## DATA EXTRACT
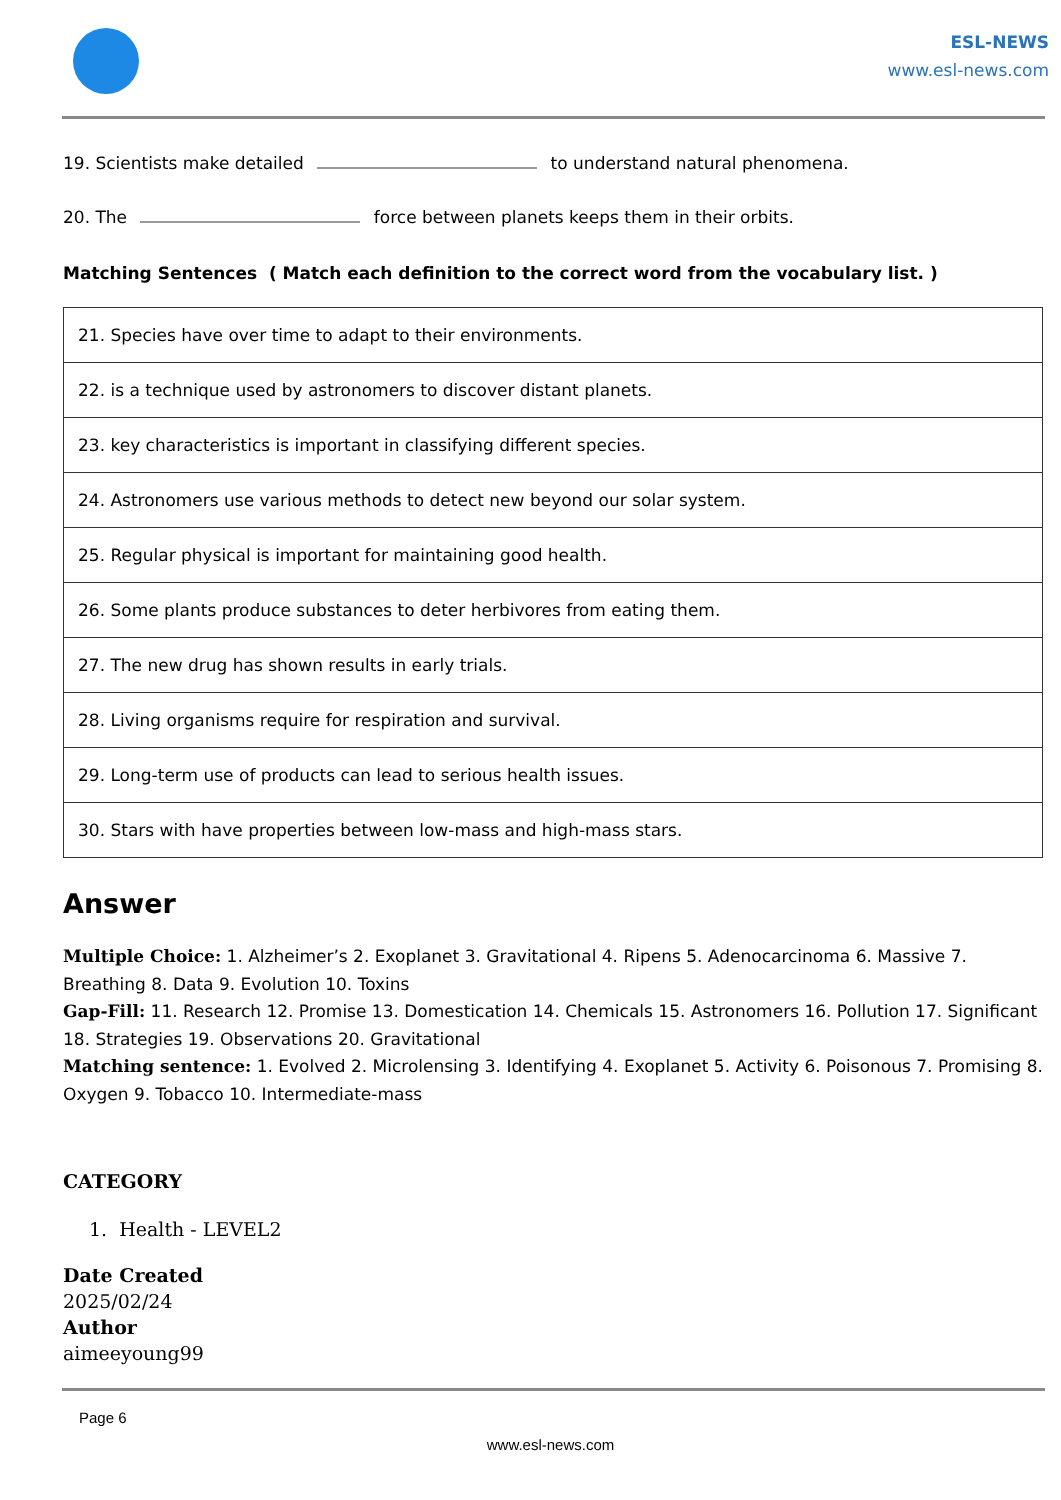ESL-NEWS
www.esl-news.com
19. Scientists make detailed to understand natural phenomena.
20. The force between planets keeps them in their orbits.
Matching Sentences ( Match each definition to the correct word from the vocabulary list. )
| 21. Species have over time to adapt to their environments. |
| 22. is a technique used by astronomers to discover distant planets. |
| 23. key characteristics is important in classifying different species. |
| 24. Astronomers use various methods to detect new beyond our solar system. |
| 25. Regular physical is important for maintaining good health. |
| 26. Some plants produce substances to deter herbivores from eating them. |
| 27. The new drug has shown results in early trials. |
| 28. Living organisms require for respiration and survival. |
| 29. Long-term use of products can lead to serious health issues. |
| 30. Stars with have properties between low-mass and high-mass stars. |
Answer
Multiple Choice: 1. Alzheimer’s 2. Exoplanet 3. Gravitational 4. Ripens 5. Adenocarcinoma 6. Massive 7. Breathing 8. Data 9. Evolution 10. Toxins
Gap-Fill: 11. Research 12. Promise 13. Domestication 14. Chemicals 15. Astronomers 16. Pollution 17. Significant 18. Strategies 19. Observations 20. Gravitational
Matching sentence: 1. Evolved 2. Microlensing 3. Identifying 4. Exoplanet 5. Activity 6. Poisonous 7. Promising 8. Oxygen 9. Tobacco 10. Intermediate-mass
CATEGORY
1. Health - LEVEL2
Date Created
2025/02/24
Author
aimeeyoung99
Page 6
www.esl-news.com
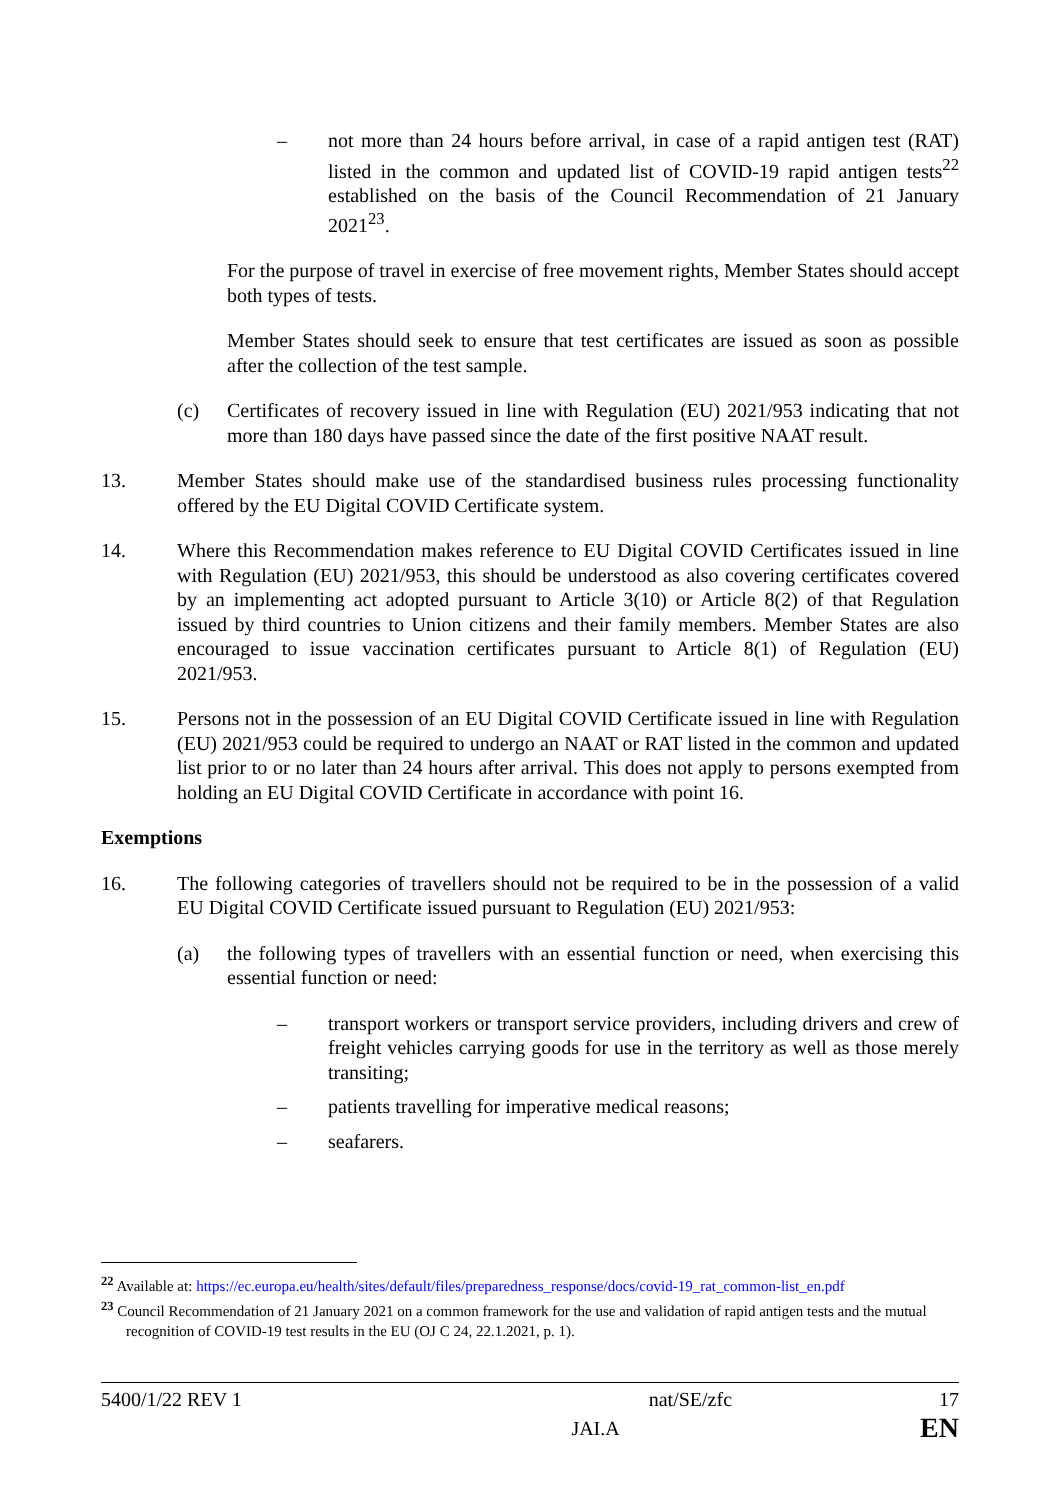– not more than 24 hours before arrival, in case of a rapid antigen test (RAT) listed in the common and updated list of COVID-19 rapid antigen tests<sup>22</sup> established on the basis of the Council Recommendation of 21 January 2021<sup>23</sup>.
For the purpose of travel in exercise of free movement rights, Member States should accept both types of tests.
Member States should seek to ensure that test certificates are issued as soon as possible after the collection of the test sample.
(c) Certificates of recovery issued in line with Regulation (EU) 2021/953 indicating that not more than 180 days have passed since the date of the first positive NAAT result.
13. Member States should make use of the standardised business rules processing functionality offered by the EU Digital COVID Certificate system.
14. Where this Recommendation makes reference to EU Digital COVID Certificates issued in line with Regulation (EU) 2021/953, this should be understood as also covering certificates covered by an implementing act adopted pursuant to Article 3(10) or Article 8(2) of that Regulation issued by third countries to Union citizens and their family members. Member States are also encouraged to issue vaccination certificates pursuant to Article 8(1) of Regulation (EU) 2021/953.
15. Persons not in the possession of an EU Digital COVID Certificate issued in line with Regulation (EU) 2021/953 could be required to undergo an NAAT or RAT listed in the common and updated list prior to or no later than 24 hours after arrival. This does not apply to persons exempted from holding an EU Digital COVID Certificate in accordance with point 16.
Exemptions
16. The following categories of travellers should not be required to be in the possession of a valid EU Digital COVID Certificate issued pursuant to Regulation (EU) 2021/953:
(a) the following types of travellers with an essential function or need, when exercising this essential function or need:
– transport workers or transport service providers, including drivers and crew of freight vehicles carrying goods for use in the territory as well as those merely transiting;
– patients travelling for imperative medical reasons;
– seafarers.
<sup>22</sup> Available at: https://ec.europa.eu/health/sites/default/files/preparedness_response/docs/covid-19_rat_common-list_en.pdf
<sup>23</sup> Council Recommendation of 21 January 2021 on a common framework for the use and validation of rapid antigen tests and the mutual recognition of COVID-19 test results in the EU (OJ C 24, 22.1.2021, p. 1).
5400/1/22 REV 1 nat/SE/zfc 17
JAI.A EN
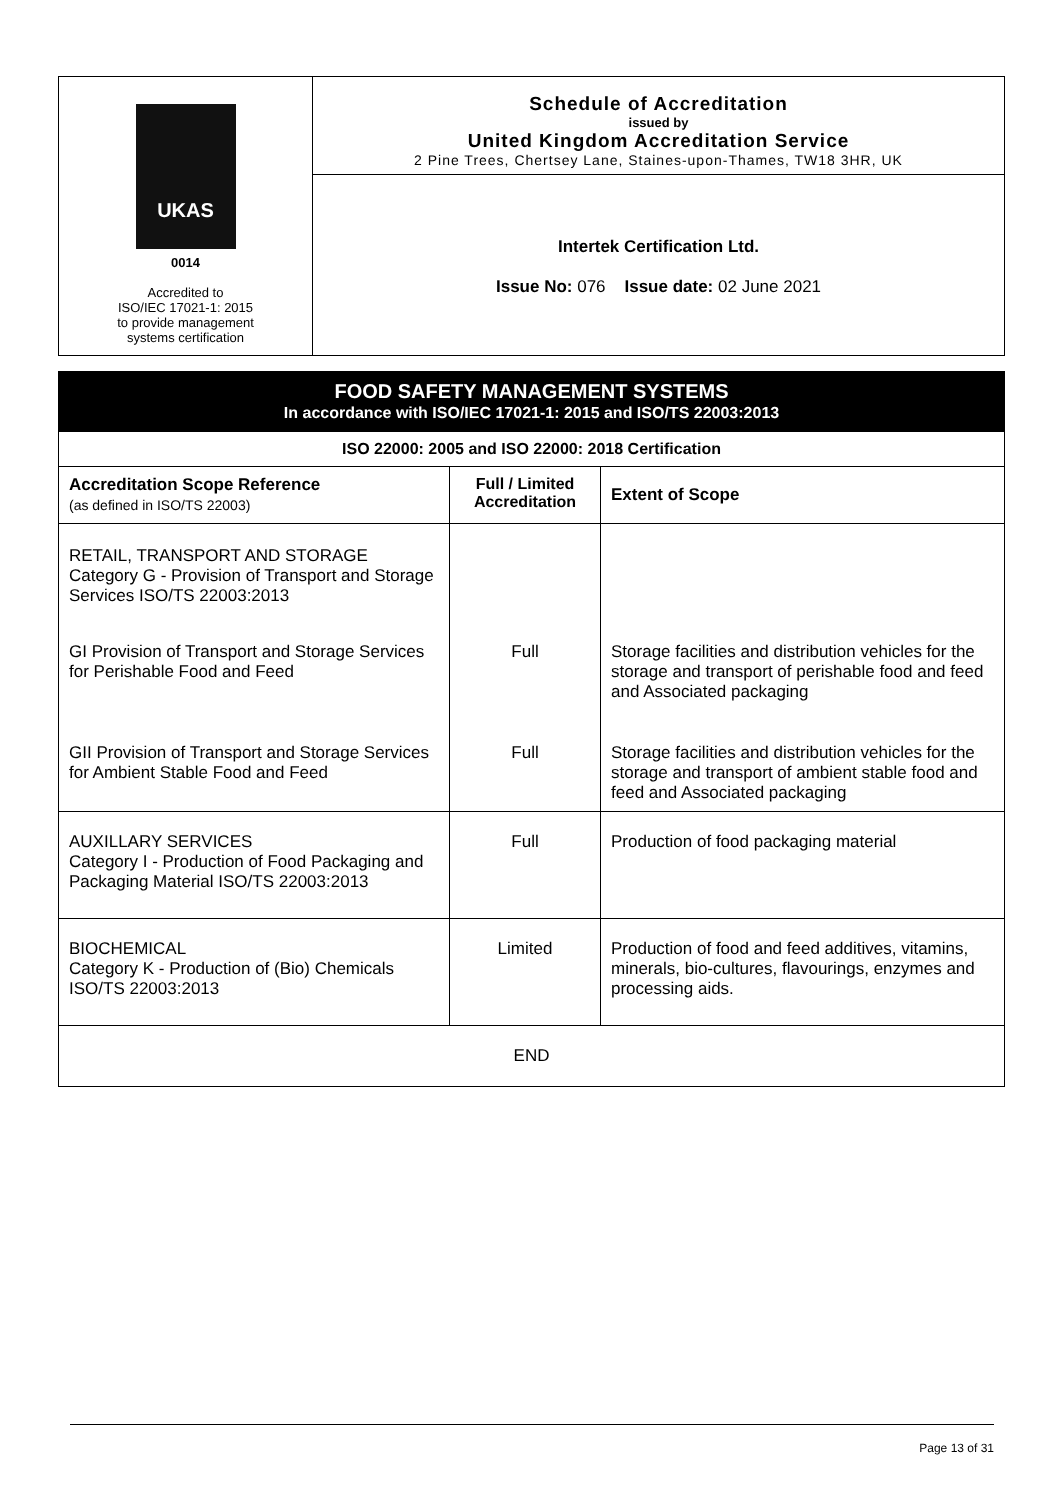UKAS
0014
Accredited to
ISO/IEC 17021-1: 2015
to provide management
systems certification
Schedule of Accreditation
issued by
United Kingdom Accreditation Service
2 Pine Trees, Chertsey Lane, Staines-upon-Thames, TW18 3HR, UK
Intertek Certification Ltd.
Issue No: 076 Issue date: 02 June 2021
| FOOD SAFETY MANAGEMENT SYSTEMS In accordance with ISO/IEC 17021-1: 2015 and ISO/TS 22003:2013 | | |
| ISO 22000: 2005 and ISO 22000: 2018 Certification | | |
| Accreditation Scope Reference (as defined in ISO/TS 22003) | Full / Limited Accreditation | Extent of Scope |
| RETAIL, TRANSPORT AND STORAGE Category G - Provision of Transport and Storage Services ISO/TS 22003:2013 | | |
| GI Provision of Transport and Storage Services for Perishable Food and Feed | Full | Storage facilities and distribution vehicles for the storage and transport of perishable food and feed and Associated packaging |
| GII Provision of Transport and Storage Services for Ambient Stable Food and Feed | Full | Storage facilities and distribution vehicles for the storage and transport of ambient stable food and feed and Associated packaging |
| AUXILLARY SERVICES Category I - Production of Food Packaging and Packaging Material ISO/TS 22003:2013 | Full | Production of food packaging material |
| BIOCHEMICAL Category K - Production of (Bio) Chemicals ISO/TS 22003:2013 | Limited | Production of food and feed additives, vitamins, minerals, bio-cultures, flavourings, enzymes and processing aids. |
| END | | |
Page 13 of 31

## EXERCISE
Please copy out every line in the listing that has the string "them".

## ANSWER SECTION
20. The force between planets keeps them in their orbits.
| 26. Some plants produce substances to deter herbivores from eating them. |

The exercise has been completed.